SAO PAULO (AP) - The head of the federal police in Sao Paulo is braced for a high terror threat during the 2014 World Cup in Brazil, one of the few times a top security official has addressed such concerns in the South American country.
Brazil hasn’t had to deal with a major terrorist attack and officially dismisses the existence of terrorists within its borders, but Roberto Troncon Filho told the Folha de S. Paulo newspaper in an interview published Thursday that the World Cup will present unique safety challenges to local authorities.
“In Brazil, the (threat) level is very low, but an event like the World Cup can provide the opportunity for an attack, not against the Brazilian people, but against an international delegation,” he was quoted as saying by Folha, Brazil’s largest daily.
In addition to hosting the World Cup, Brazil will be home to the 2016 Rio Olympics.
“In these occasions, the federal police believe that there is a unique risk and we want to prepare ourselves for a scenario in which the risk would be fairly elevated,” he said.

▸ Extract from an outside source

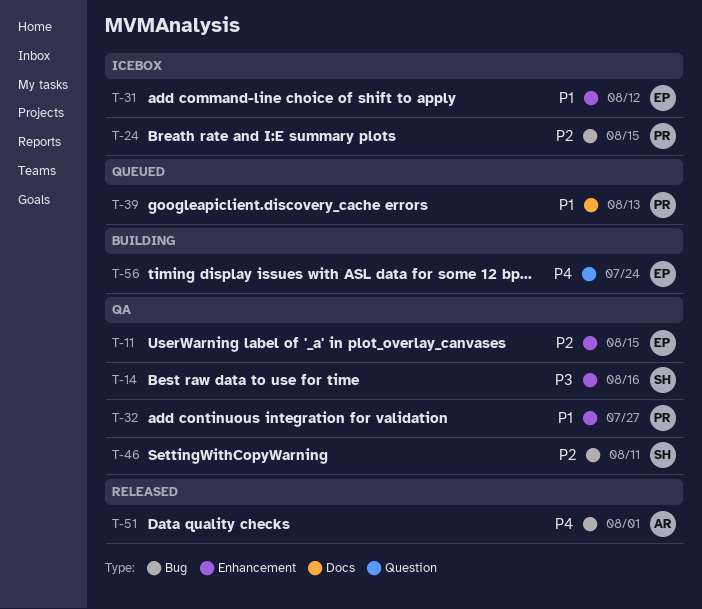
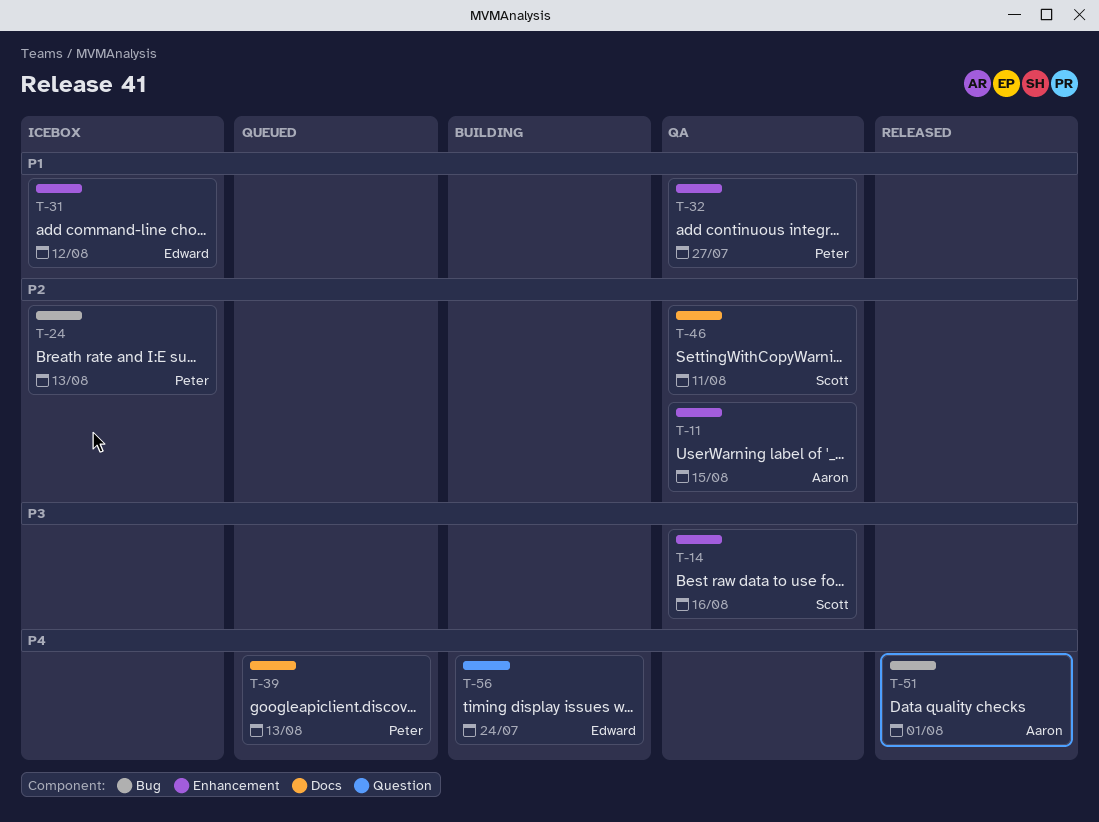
T-11, owner: Edward -> Aaron
T-24, due: Aug 15 -> Aug 13
T-39, priority: P1 -> P4
T-46, label: Bug -> Docs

Brazil has historically been hesitant to acknowledge the possibility of terror, and it is yet to adopt any anti-terror laws. It is among several countries in Latin America to resist such laws because of memories of state dictatorships that killed or spirited away thousands of political opponents in the 1970s and 80s.
As the nation prepared to bid for the Olympics, top officials cited the lack of terrorist threats in the country as an advantage over its competitors. Then-president Luiz Inacio Lula da Silva said at the time: “We don’t have attacks, we don’t have bombs.”
There have been reports and rumors of the presence of al-Qaida members in Brazil, especially in the so-called Tri-Border region around the borders with Argentina and Paraguay, a hotbed of smuggling and contraband. But suspects can only be prosecuted on charges such as racism, racketeering and inciting criminal activity, but cannot be deemed a terrorist, according to Brazilian law.
U.S. officials have been concerned for years that the region could be a fundraising center for Hezbollah and Hamas, although there has been no official confirmation that the Islamic extremist groups have an operational presence in the area.
Brazil does not consider Hezbollah, Hamas or the Armed Revolutionary Forces of Colombia as terrorist organizations.
The country is home to one of the largest Arab populations outside the Middle East, with most living in Sao Paulo and in Foz do Iguacu, near the Tri-border region.
Brazil will be hosting the World Cup for the first time since 1950. The Rio Olympics will be the first in South America.